BRANO =
----
Invece di punire proprietà e ricchezza bisognerebbe premiare chi ne fa un utilizzo migliore. E anche volendo simbolicamente tassare i patrimoni, per esempio, da 50 milioni di euro in su, come ha suggerito Beppe Grillo, sarebbe ben diverso, rispetto al prelievo forzoso e indiscriminato di una percentuale, introdurre qualche meccanismo straordinario analogo al cinque per mille, dove almeno la scelta della destinazione socialmente utile resta al cittadino contribuente.

L’economista Leonardo Becchetti ha definito “voto col portafoglio” il meccanismo con cui il consumatore equo e solidale esprime una sorta di sovranità politica premiando aziende e Paesi più responsabili, per contribuire a migliorare la società e l’ambiente. Il circolo virtuoso che si può innestare con tante piccole scelte è un meccanismo naturale, davvero, come quella di mamma orsa che fa nutrire di faggiole i cuccioli prima dell’inverno.

Lo suggeriscono tanti esempi persino in questo periodo di spese e di sprechi prenatalizi. Questa stessa piccola riflessione, in fondo, nasce dal desiderio di condividere il “panettone solidale” del pluripremiato chef pasticciere Andrea Tortora per la Costa foundation: è solo come se tagliassimo una fetta in più, invisibile, del dolce delle feste, per dare un piccolo contributo mirato ai meno fortunati, in questo caso al nuovo progetto di una farm di permacoltura in Messico, nel Chiapas, sotto le montagne del Chichihuistan, a Lium Hà, in un’area devastata dall’inquinamento, dalla deforestazione e dal degrado sociale. Il dolce in questione è andato esaurito in un battibaleno, ma il progetto Lium Hà resta.
----
VOCI ESTRATTE =

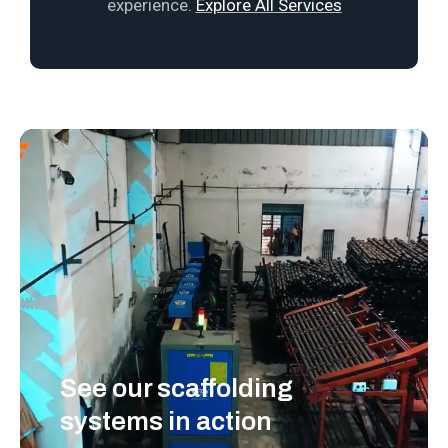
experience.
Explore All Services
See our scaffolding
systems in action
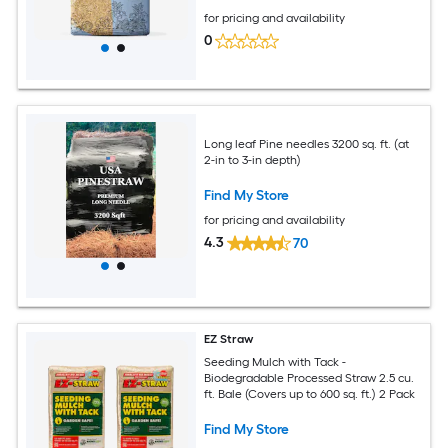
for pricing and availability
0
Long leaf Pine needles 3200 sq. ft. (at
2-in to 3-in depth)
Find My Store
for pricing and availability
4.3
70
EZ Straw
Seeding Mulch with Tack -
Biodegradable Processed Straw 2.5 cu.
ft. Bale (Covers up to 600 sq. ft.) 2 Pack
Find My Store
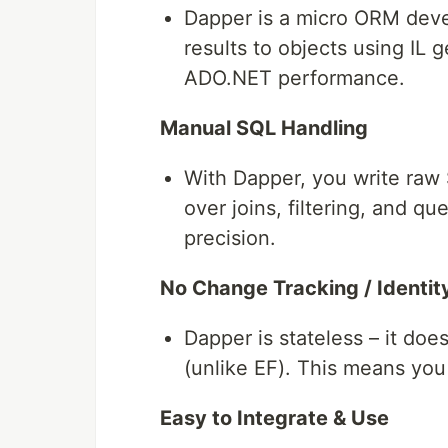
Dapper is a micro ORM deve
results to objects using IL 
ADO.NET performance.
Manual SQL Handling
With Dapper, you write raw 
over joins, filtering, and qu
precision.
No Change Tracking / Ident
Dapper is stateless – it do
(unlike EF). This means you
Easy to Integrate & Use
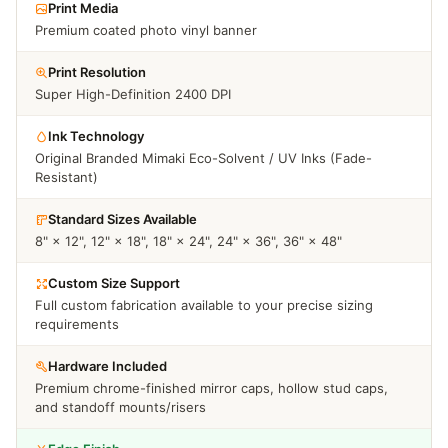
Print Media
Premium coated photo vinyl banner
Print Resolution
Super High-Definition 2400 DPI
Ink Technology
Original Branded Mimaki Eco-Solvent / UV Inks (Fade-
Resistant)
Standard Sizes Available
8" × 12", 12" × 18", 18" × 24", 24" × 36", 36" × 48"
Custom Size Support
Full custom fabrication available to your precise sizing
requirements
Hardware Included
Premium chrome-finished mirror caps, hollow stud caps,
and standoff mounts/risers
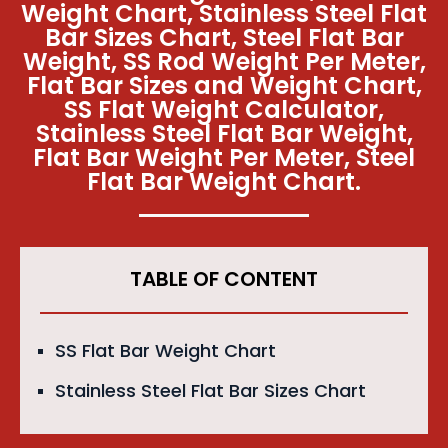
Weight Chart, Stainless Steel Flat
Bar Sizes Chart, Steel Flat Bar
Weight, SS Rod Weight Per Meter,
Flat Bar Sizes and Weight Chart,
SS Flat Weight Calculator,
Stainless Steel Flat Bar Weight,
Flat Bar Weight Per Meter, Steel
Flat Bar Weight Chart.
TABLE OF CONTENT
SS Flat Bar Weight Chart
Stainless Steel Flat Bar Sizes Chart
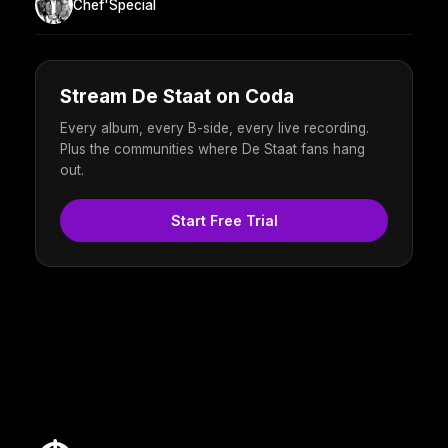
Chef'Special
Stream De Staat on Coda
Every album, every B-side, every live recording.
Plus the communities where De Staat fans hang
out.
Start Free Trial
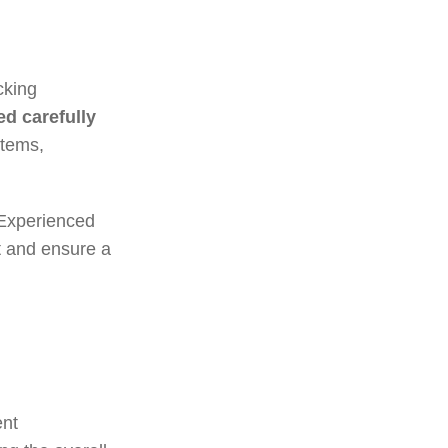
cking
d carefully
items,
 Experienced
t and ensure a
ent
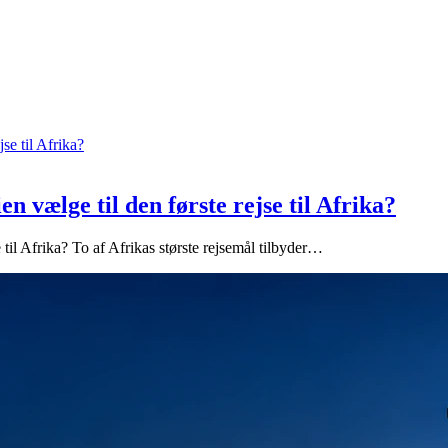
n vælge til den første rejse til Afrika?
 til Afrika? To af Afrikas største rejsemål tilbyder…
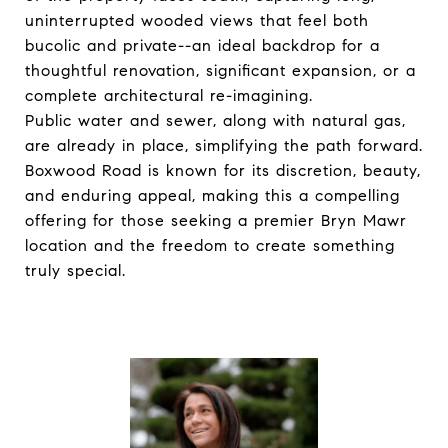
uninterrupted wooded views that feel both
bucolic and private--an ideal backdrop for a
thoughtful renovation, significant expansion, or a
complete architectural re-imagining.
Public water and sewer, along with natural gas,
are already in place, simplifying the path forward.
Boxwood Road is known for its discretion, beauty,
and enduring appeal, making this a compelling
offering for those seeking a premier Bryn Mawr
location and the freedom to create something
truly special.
----
COMPITO 1 =
Per ciascuna affermazione, indica se concorda con il brano (sì o no) e riporta tra virgolette le parole del testo che lo decidono.
(a) Leonardo Becchetti chiama "voto col portafoglio" il meccanismo con cui il consumatore premia aziende e Paesi più responsabili.
(b) Il panettone solidale si può ancora acquistare.
(c) Beppe Grillo ha suggerito di tassare i patrimoni da 50 milioni di euro in su.
COMPITO 2 =
Rispondi in base al brano.
(a) Di che cosa mamma orsa fa nutrire i cuccioli prima dell’inverno?
(b) Per quale fondazione è stato fatto il panettone solidale?
(c) In quale regione del Messico si trova il progetto della farm di permacoltura?
COMPITO 3 = Ricopia dal brano il passo che comincia con "Invece di punire" e prosegue fino a "al cittadino contribuente.".
Le righe non hanno alcun legame con il brano.

SOLUZIONE 1 =
(a) Sì: «L’economista Leonardo Becchetti ha definito “voto col portafoglio” il meccanismo con cui il consumatore equo e solidale esprime una sorta di sovranità politica premiando aziende e Paesi più responsabili»
(b) No: «Il dolce in questione è andato esaurito in un battibaleno»
(c) Sì: «da 50 milioni di euro in su, come ha suggerito Beppe Grillo»

SOLUZIONE 2 =
(a) Di faggiole.
(b) Per la Costa foundation.
(c) Nel Chiapas.

SOLUZIONE 3 =
Invece di punire proprietà e ricchezza bisognerebbe premiare chi ne fa un utilizzo migliore. E anche volendo simbolicamente tassare i patrimoni, per esempio, da 50 milioni di euro in su, come ha suggerito Beppe Grillo, sarebbe ben diverso, rispetto al prelievo forzoso e indiscriminato di una percentuale, introdurre qualche meccanismo straordinario analogo al cinque per mille, dove almeno la scelta della destinazione socialmente utile resta al cittadino contribuente.